9, PLATON, Phèdre (370 avant JC)

Socrate n’est pas favorable à l’écriture. 

« Elle ne peut produire dans les âmes, en effet, que l’oubli de ce qu’elles savent en leur faisant négliger la mémoire. Parce qu’ils auront foi dans l’écriture, c’est par le dehors, par des empreintes étrangères, et non plus du dedans et du fond d’eux-mêmes, que les hommes chercheront à se ressouvenir. Tu as trouvé le moyen, non point d’enrichir la mémoire, mais de conserver les souvenirs qu’elle a. Tu donnes à tes disciples la présomption qu’ils ont la science, non la science elle-même. Quand ils auront, en effet, beaucoup appris sans maître, ils s’imagineront devenus très savants, et ils ne seront pour la plupart que des ignorants de commerce incommode, des savants imaginaires au lieu de vrais savants”.  

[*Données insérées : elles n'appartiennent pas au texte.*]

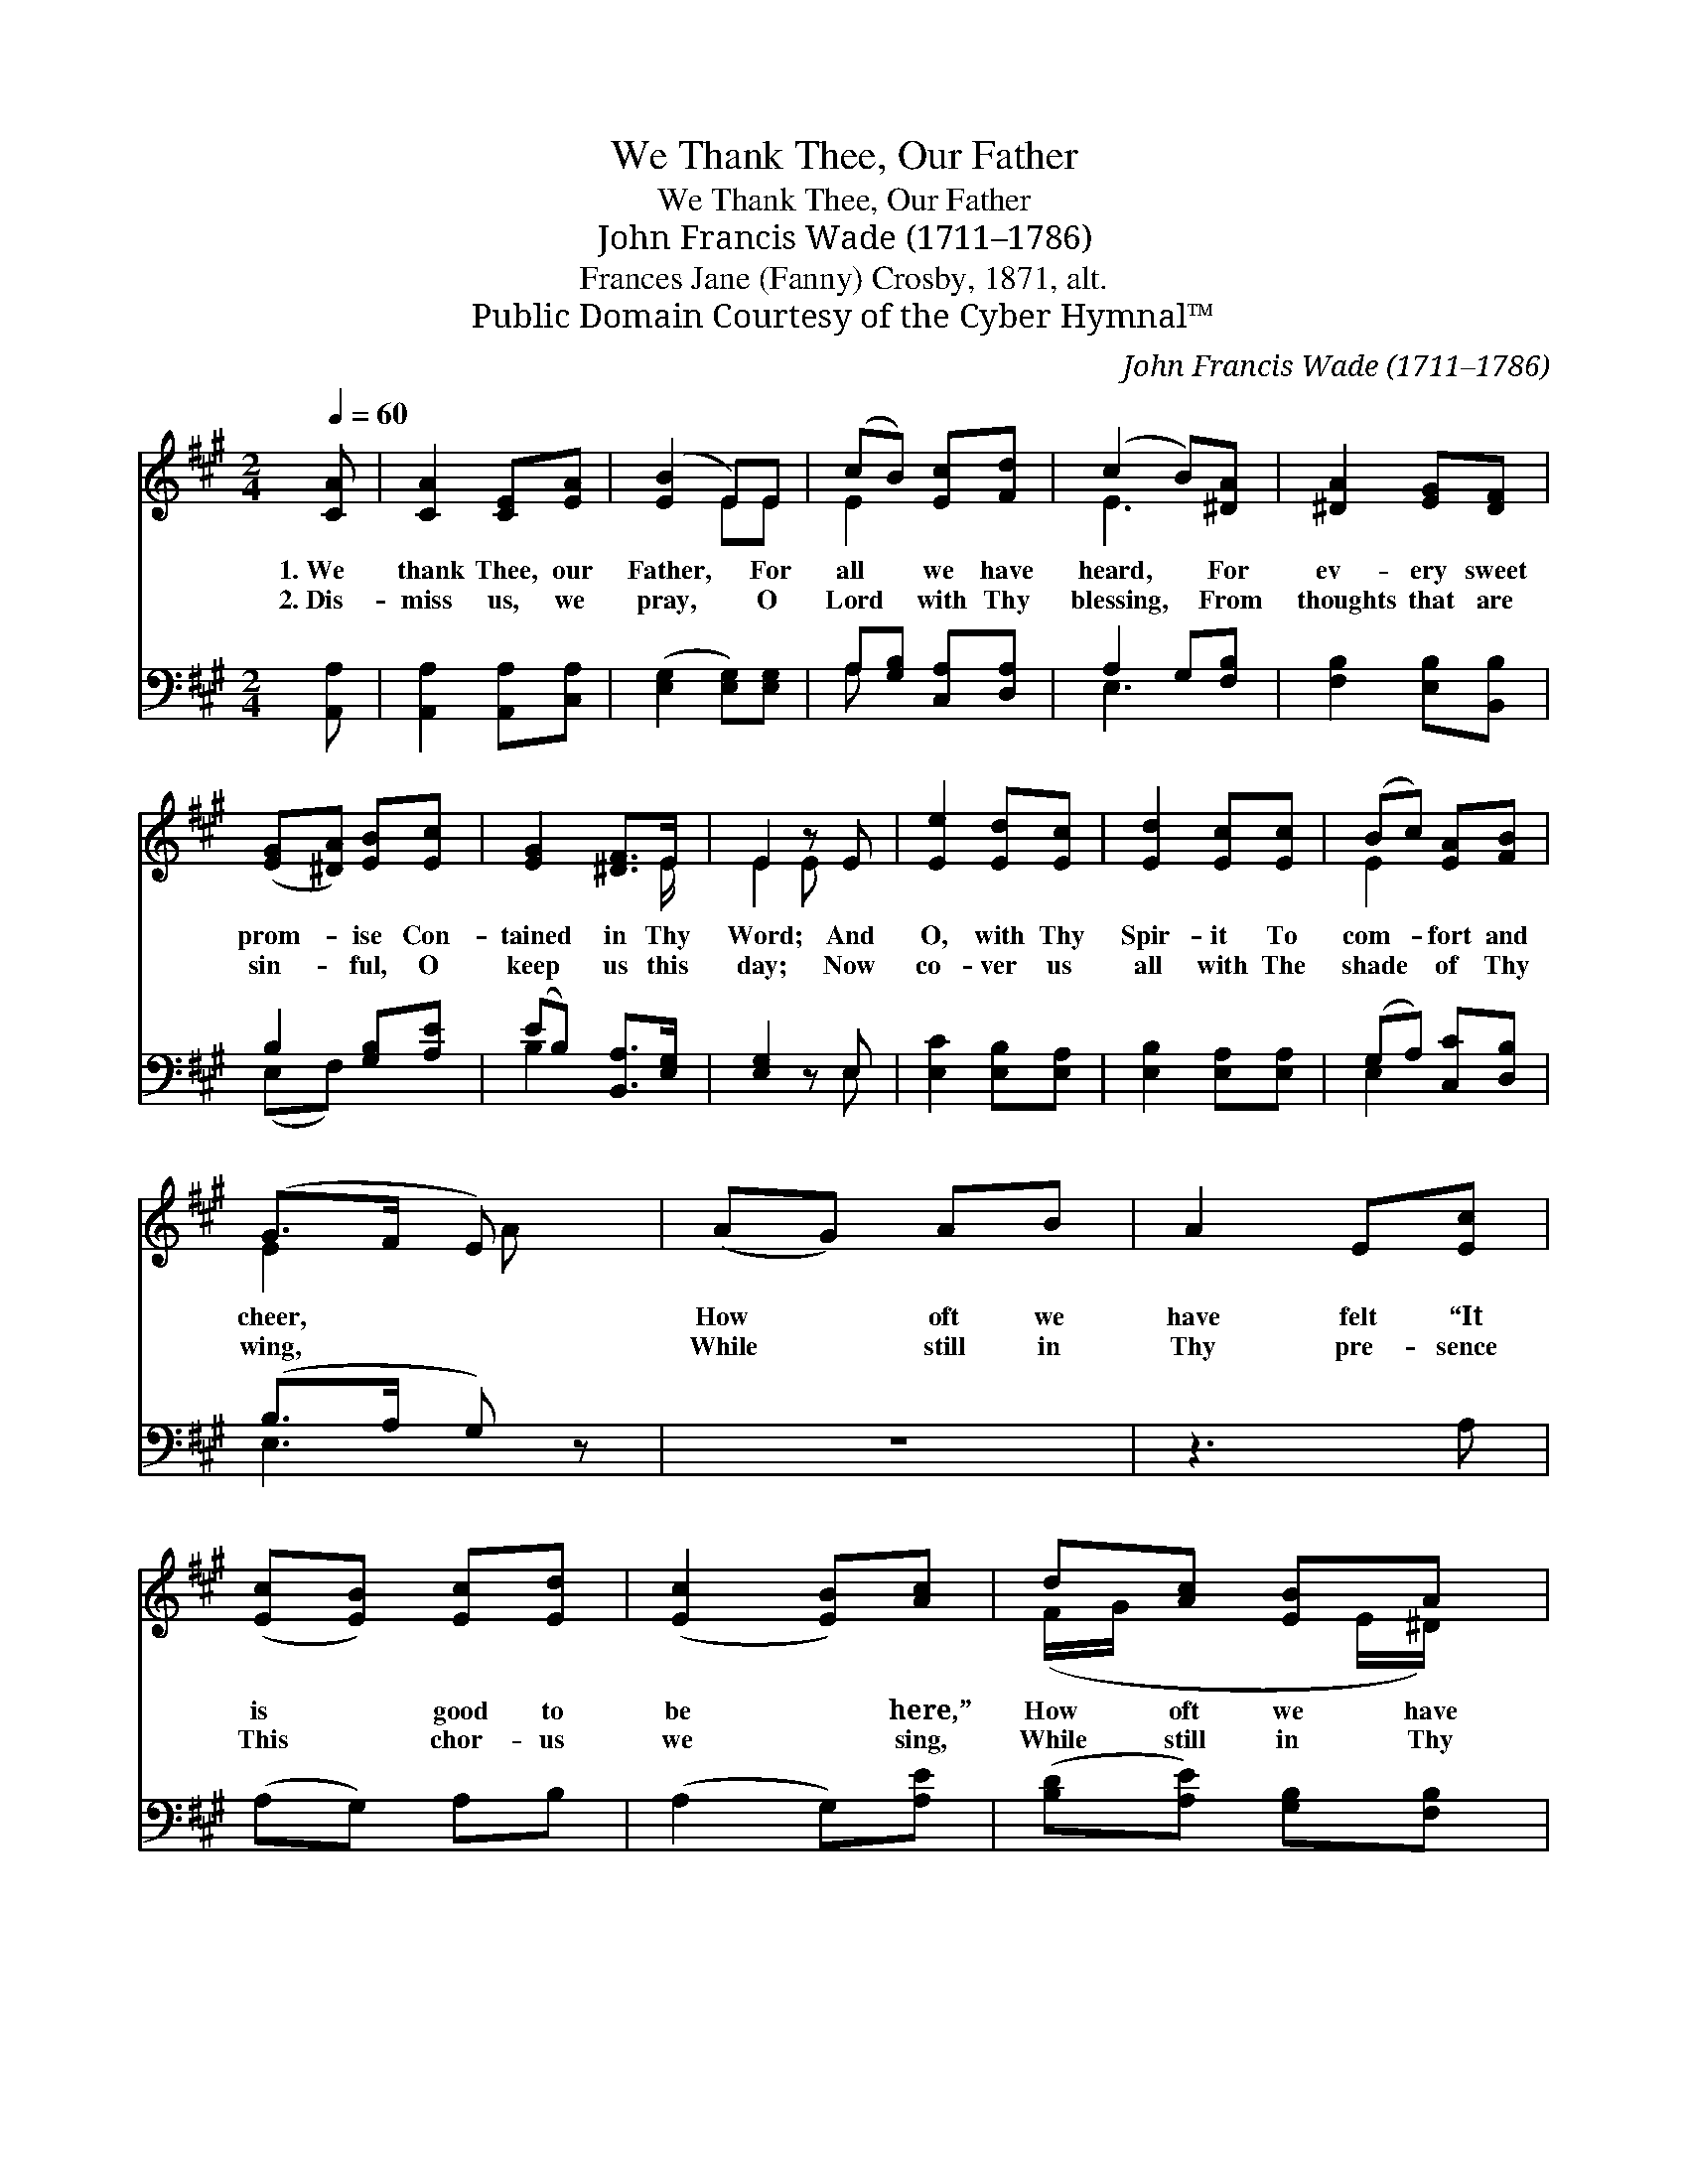 X:1
T:We Thank Thee, Our Father
T:We Thank Thee, Our Father
T:John Francis Wade (1711–1786)
T:Frances Jane (Fanny) Crosby, 1871, alt.
T:Public Domain Courtesy of the Cyber Hymnal™
C:John Francis Wade (1711–1786)
Z:Public Domain
Z:Courtesy of the Cyber Hymnal™
%%score ( 1 2 ) ( 3 4 )
L:1/8
Q:1/4=60
M:2/4
K:A
V:1 treble 
V:2 treble 
V:3 bass 
V:4 bass 
V:1
 [CA] | [CA]2 [CE][EA] | ([EB]2 E)E | (cB) [Ec][Fd] | (c2 B)[^DA] | [^DA]2 [EG][DF] | %6
w: 1.~We|thank Thee, our|Father, * For|all * we have|heard, * For|ev- ery sweet|
w: 2.~Dis-|miss us, we|pray, * O|Lord * with Thy|blessing, * From|thoughts that are|
 ([EG][^DA]) [EB][Ec] | [EG]2 [^DF]>E | E2 z E | [Ee]2 [Ed][Ec] | [Ed]2 [Ec][Ec] | (Bc) [EA][FB] | %12
w: prom- * ise Con-|tained in Thy|Word; And|O, with Thy|Spir- it To|com- * fort and|
w: sin- * ful, O|keep us this|day; Now|co- ver us|all with The|shade * of Thy|
 (G>F E) x | (AG) AB | A2 E[Ec] | ([Ec][EB]) [Ec][Ed] | ([Ec]2 [EB])[Ac] | d[Ac] [EB]A | %18
w: cheer, * *|How * oft we|have felt “It|is * good to|be * here,”|How oft we have|
w: wing, * *|While * still in|Thy pre- sence|This * chor- us|we * sing,|While still in Thy|
 [EG]2 [EA][Fd] | [Ec]2 [EB]>[CA] | !fermata![CA]3 |] %21
w: felt “It is|good to be|here.”|
w: pre- sence This|chor- us we|sing.|
V:2
 x | x4 | x2 EE | E2 x2 | E3 x | x4 | x4 | x7/2 E/ | E2 E x | x4 | x4 | E2 x2 | E2 A x | x4 | x4 | %15
 x4 | x4 | (F/G/ x3/2 E/^D/) x/ | x4 | x4 | x3 |] %21
V:3
 [A,,A,] | [A,,A,]2 [A,,A,][C,A,] | ([E,G,]2 [E,G,])[E,G,] | A,[G,B,] [C,A,][D,A,] | A,2 G,[F,B,] | %5
 [F,B,]2 [E,B,][B,,B,] | B,2 [G,B,][A,E] | (EB,) [B,,A,]>[E,G,] | [E,G,]2 z E, | %9
 [E,C]2 [E,B,][E,A,] | [E,B,]2 [E,A,][E,A,] | (G,A,) [C,C][D,B,] | (B,>A, G,) z | z4 | z3 A, | %15
 (A,G,) A,B, | (A,2 G,)[A,E] | ([B,D][A,E]) [G,B,][F,B,] | B,2 [C,A,][D,A,] | %19
 [E,A,]2 [E,G,]>[A,,A,] | !fermata![A,,A,]3 |] %21
V:4
 x | x4 | x4 | A, x3 | E,3 x | x4 | (E,F,) x2 | B,2 x2 | x3 E, | x4 | x4 | E,2 x2 | E,3 x | x4 | %14
 x4 | x4 | x4 | x4 | (E,D,) x2 | x4 | x3 |] %21

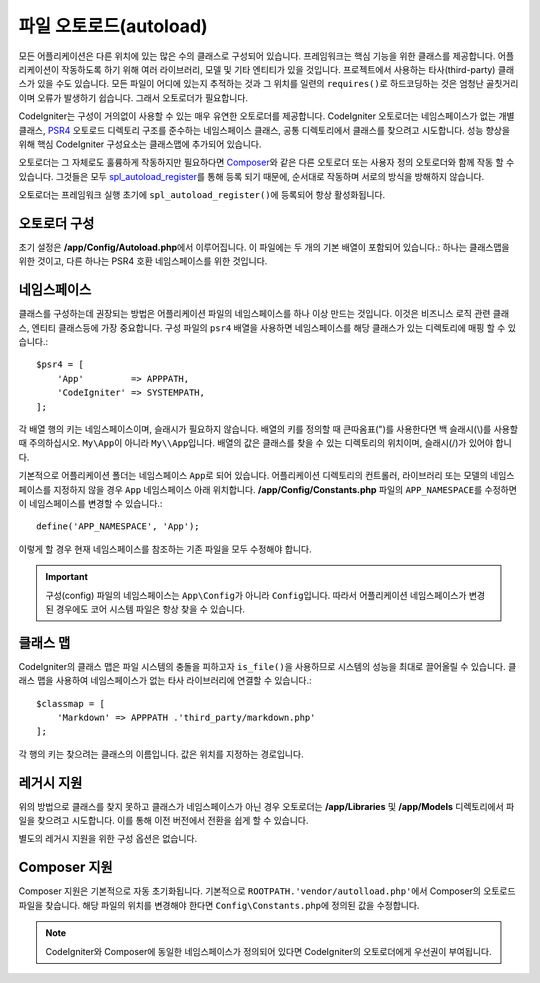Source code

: ########################
파일 오토로드(autoload)
########################

모든 어플리케이션은 다른 위치에 있는 많은 수의 클래스로 구성되어 있습니다.
프레임워크는 핵심 기능을 위한 클래스를 제공합니다.
어플리케이션이 작동하도록 하기 위해 여러 라이브러리, 모델 및 기타 엔티티가 있을 것입니다.
프로젝트에서 사용하는 타사(third-party) 클래스가 있을 수도 있습니다.
모든 파일이 어디에 있는지 추적하는 것과 그 위치를 일련의 ``requires()``\ 로 하드코딩하는 것은 엄청난 골칫거리이며 오류가 발생하기 쉽습니다.
그래서 오토로더가 필요합니다.

CodeIgniter는 구성이 거의없이 사용할 수 있는 매우 유연한 오토로더를 제공합니다.
CodeIgniter 오토로더는 네임스페이스가 없는 개별 클래스, `PSR4 <https://www.php-fig.org/psr/psr-4/>`_ 
오토로드 디렉토리 구조를 준수하는 네임스페이스 클래스, 공통 디렉토리에서 클래스를 찾으려고 시도합니다.
성능 향상을 위해 핵심 CodeIgniter 구성요소는 클래스맵에 추가되어 있습니다.

오토로더는 그 자체로도 훌륭하게 작동하지만 필요하다면 `Composer <https://getcomposer.org>`_\ 와 같은 다른 오토로더 또는 사용자 정의 오토로더와 함께 작동 할 수 있습니다.
그것들은 모두 `spl_autoload_register <https://php.net/manual/en/function.spl-autoload-register.php>`_\ 를 통해 등록 되기 때문에, 순서대로 작동하며 서로의 방식을 방해하지 않습니다.

오토로더는 프레임워크 실행 초기에 ``spl_autoload_register()``\ 에 등록되어 항상 활성화됩니다.

오토로더 구성
=================

초기 설정은 **/app/Config/Autoload.php**\ 에서 이루어집니다. 
이 파일에는 두 개의 기본 배열이 포함되어 있습니다.: 하나는 클래스맵을 위한 것이고, 다른 하나는 PSR4 호환 네임스페이스를 위한 것입니다.

네임스페이스
================

클래스를 구성하는데 권장되는 방법은 어플리케이션 파일의 네임스페이스를 하나 이상 만드는 것입니다.
이것은 비즈니스 로직 관련 클래스, 엔티티 클래스등에 가장 중요합니다.
구성 파일의 ``psr4`` 배열을 사용하면 네임스페이스를 해당 클래스가 있는 디렉토리에 매핑 할 수 있습니다.::

    $psr4 = [
        'App'         => APPPATH,
        'CodeIgniter' => SYSTEMPATH,
    ];

각 배열 행의 키는 네임스페이스이며, 슬래시가 필요하지 않습니다.
배열의 키를 정의할 때 큰따옴표(")를 사용한다면 백 슬래시(\\)를 사용할 때 주의하십시오.
``My\App``\ 이 아니라 ``My\\App``\ 입니다.
배열의 값은 클래스를 찾을 수 있는 디렉토리의 위치이며, 슬래시(/)가 있어야 합니다.

기본적으로 어플리케이션 폴더는 네임스페이스 ``App``\ 로 되어 있습니다.
어플리케이션 디렉토리의 컨트롤러, 라이브러리 또는 모델의 네임스페이스를 지정하지 않을 경우 ``App`` 네임스페이스 아래 위치합니다.
**/app/Config/Constants.php** 파일의 ``APP_NAMESPACE``\ 를 수정하면 이 네임스페이스를 변경할 수 있습니다.::

    define('APP_NAMESPACE', 'App');

이렇게 할 경우 현재 네임스페이스를 참조하는 기존 파일을 모두 수정해야 합니다.

.. important:: 구성(config) 파일의 네임스페이스는 ``App\Config``\ 가 아니라 ``Config``\ 입니다.
    따라서 어플리케이션 네임스페이스가 변경된 경우에도 코어 시스템 파일은 항상 찾을 수 있습니다.

클래스 맵
===========

CodeIgniter의 클래스 맵은  파일 시스템의 충돌을 피하고자 ``is_file()``\ 을 사용하므로 시스템의 성능을 최대로 끌어올릴 수 있습니다.
클래스 맵을 사용하여 네임스페이스가 없는 타사 라이브러리에 연결할 수 있습니다.::

    $classmap = [
        'Markdown' => APPPATH .'third_party/markdown.php'
    ];

각 행의 키는 찾으려는 클래스의 이름입니다. 값은 위치를 지정하는 경로입니다.

레거시 지원
==============

위의 방법으로 클래스를 찾지 못하고 클래스가 네임스페이스가 아닌 경우 오토로더는 **/app/Libraries** 및 **/app/Models** 디렉토리에서 파일을 찾으려고 시도합니다. 
이를 통해 이전 버전에서 전환을 쉽게 할 수 있습니다.

별도의 레거시 지원을 위한 구성 옵션은 없습니다.

Composer 지원
================

Composer 지원은 기본적으로 자동 초기화됩니다.
기본적으로 ``ROOTPATH.'vendor/autolload.php'``\ 에서 Composer의 오토로드 파일을 찾습니다. 
해당 파일의 위치를 ​​변경해야 한다면 ``Config\Constants.php``\ 에 정의된 값을 수정합니다.

.. note:: CodeIgniter와 Composer에 동일한 네임스페이스가 정의되어 있다면 CodeIgniter의 오토로더에게 우선권이 부여됩니다.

Le pédagogue linguiste Walter Jackson Ong synthétise : l’écriture est inhumaine, l’écriture détruit la mémoire et l’écriture ne réagit pas… 

La vie n’est pas dans l’écriture, l’écriture est un fossile de savoirs, une trace d’un savoir qui n’existe déjà plus, mais qui est encore diffusée, une pensée manufacturée, externe au lecteur.  

C’est la raison pour laquelle Socrate préfère la transmission orale. L’oralité est porteuse de vie, elle donne de la saveur au savoir. 

La parole est le cœur de la pédagogie.  

“Il est encore, je pense, une bien plus belle manière de s’occuper de l’art de la parole : c’est, quand on a rencontré une âme bien disposée, d’y planter et d’y semer avec la science, en se servant de l’art dialectique, des discours aptes à se défendre eux-mêmes et à défendre aussi celui qui les sema ; discours qui, au lieu d’être sans fruits, porteront des semences capables de faire pousser d’autres discours en d’autres âmes, d’assurer pour toujours l’immortalité de ces semences, et de rendre heureux, autant que l’homme peut l’être, celui qui les détient”.  

Le formateur est un jardinier du savoir… de ces savoirs qui laissent grandir la beauté intérieure, cette beauté qui fait l’homme et qui rend “heureux”.  

 Fernando Pessoa propose un aphorisme : “ je pense donc je ne suis pas et je suis d’autant moins que je pense davantage” … l’esprit est ailleurs.  

Le pédagogue Etienne de Condillac parle du “sensualisme de la connaissance”… une résonance hors du langage, une alternative à la rationalité cartésienne… la rationalité sensuelle.   

Socrate est plus que jamais d’actualité pour construire une connaissance vivante.